His conclusion: there will be no changes in German-Russian relations, not even if Green party, which is "particularly critical of Putin," makes it into the ruling coalition.
Ukraine needs Berlin
In neighboring Ukraine, however, the expectations for the outcome of the German elections are significantly higher. Unlike Russia, Ukraine is seeking membership in the European Union and for that it needs support from Berlin.
Shortly after the elections, in November, the government in Kyiv aims to sign an association agreement with the EU that would also include plans for a free trade zone. Experts like Valeriy Chaly, the deputy director general of the Razumkov Centre in Kyiv, believe that support from Germany will be key.
"Berlin's stance on the EU's association agreement with Ukraine is one of the reasons that politicians and experts in Kyiv will be closely watching the German election," Chaly told DW.
The Tymoshenko burden
Yet, relations between the governments in Berlin and Kyiv are even more difficult than those with Moscow. Chancellor Merkel hasn't met with Ukrainian President Viktor Yanukovych in two years. The reason: the president's authoritarian style and the so-called "selective prosecution" of opposition politicians, whih has repeatedly been criticized by Germany and the EU.

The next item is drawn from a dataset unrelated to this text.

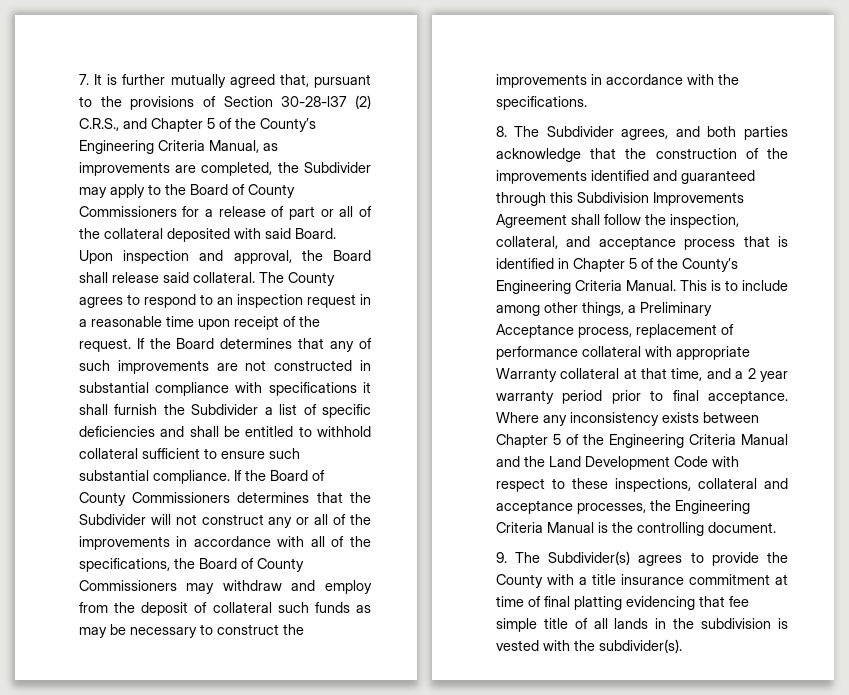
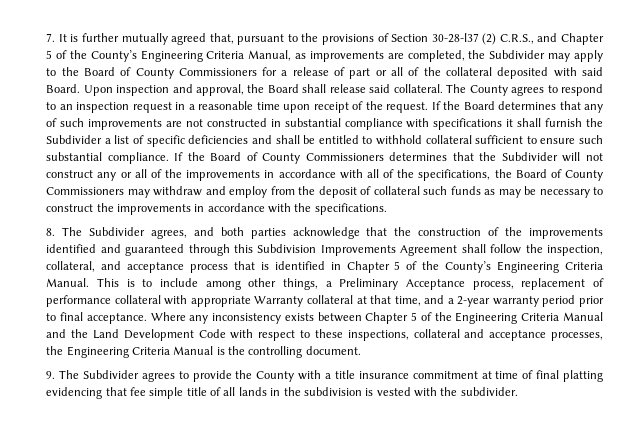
[747,368,788,382] 2 year -> [457,296,491,307] 2-year
[548,551,631,565] Subdivider(s) -> [82,370,139,379] Subdivider
[598,639,682,653] subdivider(s). -> [460,387,518,396] subdivider.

The fate of Tymoshenko, Ukraine's former prime minister charged in an internationally criticized trial in the fall of 2011, is the main issue threatening the relationship. Should she remain in prison, Germany is not likely to sign the association agreement, according to the Foreign Ministry in Berlin. Chaly expects Berlin's final decision will be made after the elections, but what that will be depends on Kyiv.
But despite the criticism out of Berlin, pro-Western forces in Ukraine hope that Merkel remains chancellor. In comparison, the SPD has the reputation of being too close to Russia.